Derby defender Curtis Davies believes players will not feel safe to return until the government sets a date.
The English Football League hopes to gain clearance for a 25 May return to training for Championship clubs as they aim to restart with the Premier League.
English football has been halted since March amid the coronavirus crisis.
“We’re waiting for the next set of guidelines to clear things up for us a bit more as our health is paramount over playing any football,” he said.
“I don’t think many people will be willing to put themselves and their families on the line when it’s a hopeful date rather than a government-cleared and safe date.”
Unlike the Premier League’s ‘Project Restart’ which has a pathway to a return, there is not a similar model for clubs in the EFL to resume.
The EFL board and all 24 Championship clubs held a conference call on Wednesday to discuss what they should do going forward.
It is understood a target restart of 6 June has been discussed but clubs still anticipate a more likely 13 June date, in line with the Premier League.
League One and Two clubs will speak on Friday, when the prospect of ending the season seems certain to move closer.
‘Avoiding the virus’
The Office for National Statistics says black men and women are nearly twice as likely to die with coronavirus than white people in England and Wales, while people of South Asian origin are also at significantly higher risk.
Leyton Orient player-coach Jobi McAnuff said on Monday that he is unsure whether footballers’ safety can be guaranteed if the sport resumes and said he is concerned about the “disproportionate” number of deaths among people from ethnic minority backgrounds in the UK.

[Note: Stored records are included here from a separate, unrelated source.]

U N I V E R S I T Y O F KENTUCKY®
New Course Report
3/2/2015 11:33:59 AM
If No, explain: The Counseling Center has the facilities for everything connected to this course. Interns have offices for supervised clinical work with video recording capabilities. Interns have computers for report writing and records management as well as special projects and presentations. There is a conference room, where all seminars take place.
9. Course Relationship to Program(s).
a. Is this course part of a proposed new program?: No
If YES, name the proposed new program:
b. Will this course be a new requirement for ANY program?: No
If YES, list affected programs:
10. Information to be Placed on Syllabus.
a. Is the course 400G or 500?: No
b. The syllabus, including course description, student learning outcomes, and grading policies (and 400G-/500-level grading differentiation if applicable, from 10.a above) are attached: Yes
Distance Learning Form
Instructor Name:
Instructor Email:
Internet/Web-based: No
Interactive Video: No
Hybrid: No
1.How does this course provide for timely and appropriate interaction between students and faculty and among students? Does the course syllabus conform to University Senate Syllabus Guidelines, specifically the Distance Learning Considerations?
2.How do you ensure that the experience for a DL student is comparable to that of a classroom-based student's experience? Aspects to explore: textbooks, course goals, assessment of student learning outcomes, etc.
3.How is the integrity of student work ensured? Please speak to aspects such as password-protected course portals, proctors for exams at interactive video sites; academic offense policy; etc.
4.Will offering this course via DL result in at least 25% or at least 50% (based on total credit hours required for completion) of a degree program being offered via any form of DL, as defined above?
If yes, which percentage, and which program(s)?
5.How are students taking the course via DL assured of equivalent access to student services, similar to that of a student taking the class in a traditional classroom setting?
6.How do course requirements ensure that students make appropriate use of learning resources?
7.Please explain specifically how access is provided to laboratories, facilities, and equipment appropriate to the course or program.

But Davies says he is more worried about it being safe for everyone to play again.
“I don’t think it’s been a big subject of conversation between any of the black players I’ve spoken to,” the 35-year-old told BBC Radio 4’s Today programme.
“The big concern is just whether or not it’s going to be safe. I don’t think we’re singling ourselves out to be more vulnerable.

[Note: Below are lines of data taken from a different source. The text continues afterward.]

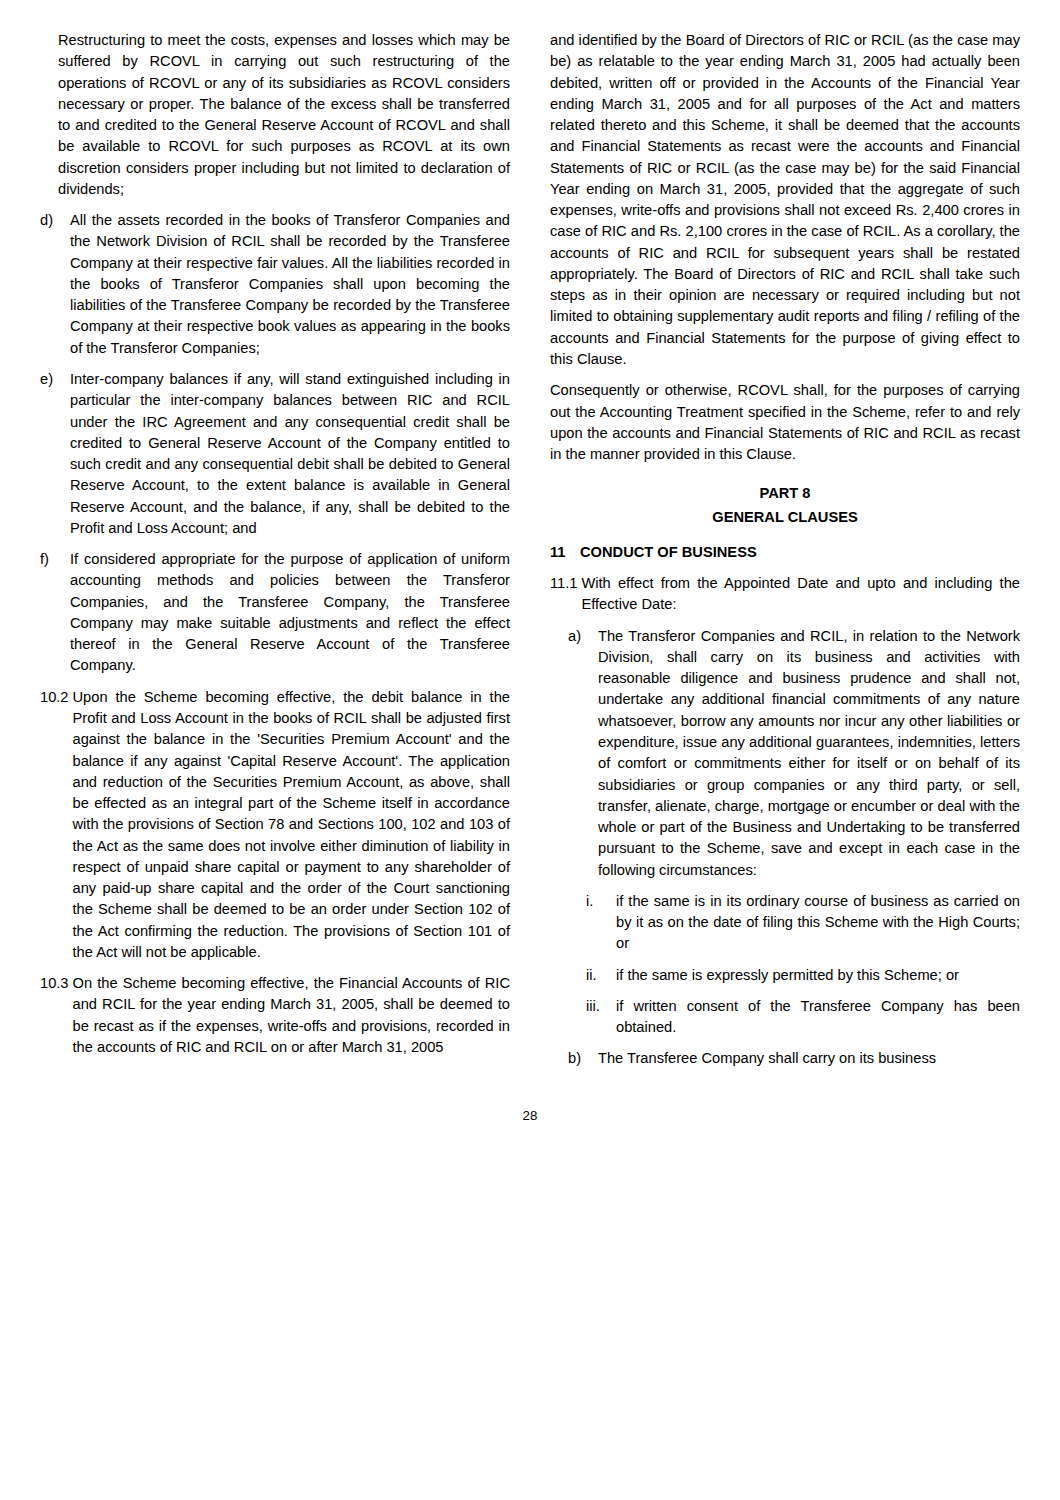Restructuring to meet the costs, expenses and losses which may be suffered by RCOVL in carrying out such restructuring of the operations of RCOVL or any of its subsidiaries as RCOVL considers necessary or proper. The balance of the excess shall be transferred to and credited to the General Reserve Account of RCOVL and shall be available to RCOVL for such purposes as RCOVL at its own discretion considers proper including but not limited to declaration of dividends;
d) All the assets recorded in the books of Transferor Companies and the Network Division of RCIL shall be recorded by the Transferee Company at their respective fair values. All the liabilities recorded in the books of Transferor Companies shall upon becoming the liabilities of the Transferee Company be recorded by the Transferee Company at their respective book values as appearing in the books of the Transferor Companies;
e) Inter-company balances if any, will stand extinguished including in particular the inter-company balances between RIC and RCIL under the IRC Agreement and any consequential credit shall be credited to General Reserve Account of the Company entitled to such credit and any consequential debit shall be debited to General Reserve Account, to the extent balance is available in General Reserve Account, and the balance, if any, shall be debited to the Profit and Loss Account; and
f) If considered appropriate for the purpose of application of uniform accounting methods and policies between the Transferor Companies, and the Transferee Company, the Transferee Company may make suitable adjustments and reflect the effect thereof in the General Reserve Account of the Transferee Company.
10.2 Upon the Scheme becoming effective, the debit balance in the Profit and Loss Account in the books of RCIL shall be adjusted first against the balance in the 'Securities Premium Account' and the balance if any against 'Capital Reserve Account'. The application and reduction of the Securities Premium Account, as above, shall be effected as an integral part of the Scheme itself in accordance with the provisions of Section 78 and Sections 100, 102 and 103 of the Act as the same does not involve either diminution of liability in respect of unpaid share capital or payment to any shareholder of any paid-up share capital and the order of the Court sanctioning the Scheme shall be deemed to be an order under Section 102 of the Act confirming the reduction. The provisions of Section 101 of the Act will not be applicable.
10.3 On the Scheme becoming effective, the Financial Accounts of RIC and RCIL for the year ending March 31, 2005, shall be deemed to be recast as if the expenses, write-offs and provisions, recorded in the accounts of RIC and RCIL on or after March 31, 2005
and identified by the Board of Directors of RIC or RCIL (as the case may be) as relatable to the year ending March 31, 2005 had actually been debited, written off or provided in the Accounts of the Financial Year ending March 31, 2005 and for all purposes of the Act and matters related thereto and this Scheme, it shall be deemed that the accounts and Financial Statements as recast were the accounts and Financial Statements of RIC or RCIL (as the case may be) for the said Financial Year ending on March 31, 2005, provided that the aggregate of such expenses, write-offs and provisions shall not exceed Rs. 2,400 crores in case of RIC and Rs. 2,100 crores in the case of RCIL. As a corollary, the accounts of RIC and RCIL for subsequent years shall be restated appropriately. The Board of Directors of RIC and RCIL shall take such steps as in their opinion are necessary or required including but not limited to obtaining supplementary audit reports and filing / refiling of the accounts and Financial Statements for the purpose of giving effect to this Clause.
Consequently or otherwise, RCOVL shall, for the purposes of carrying out the Accounting Treatment specified in the Scheme, refer to and rely upon the accounts and Financial Statements of RIC and RCIL as recast in the manner provided in this Clause.
PART 8
GENERAL CLAUSES
11 CONDUCT OF BUSINESS
11.1 With effect from the Appointed Date and upto and including the Effective Date:
a) The Transferor Companies and RCIL, in relation to the Network Division, shall carry on its business and activities with reasonable diligence and business prudence and shall not, undertake any additional financial commitments of any nature whatsoever, borrow any amounts nor incur any other liabilities or expenditure, issue any additional guarantees, indemnities, letters of comfort or commitments either for itself or on behalf of its subsidiaries or group companies or any third party, or sell, transfer, alienate, charge, mortgage or encumber or deal with the whole or part of the Business and Undertaking to be transferred pursuant to the Scheme, save and except in each case in the following circumstances:
i. if the same is in its ordinary course of business as carried on by it as on the date of filing this Scheme with the High Courts; or
ii. if the same is expressly permitted by this Scheme; or
iii. if written consent of the Transferee Company has been obtained.
b) The Transferee Company shall carry on its business
28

“The main concern is trying to avoid getting the virus, rather than thinking, ‘I’m black, I’ve got more chance of this.’ It’s not necessarily been a concern for me.
“It’s the side of if I were to catch up with a family member when we’re allowed to, that’s when it becomes a certain concern. And that’s when I would take serious worry.”
As an asthmatic, Davies is part of a vulnerable group and says that if players are told to wear face masks while playing, it could be an issue.
“Most of us players are obviously fit, but it’s totally different to being fit, run around with nothing on your face to run around on the pitch with the mask on your face,” he added.
“I’m an asthmatic myself. I’m sure there’s others out there. So depending on what your breathing is like, that’ll be an interesting thing moving forward as well.”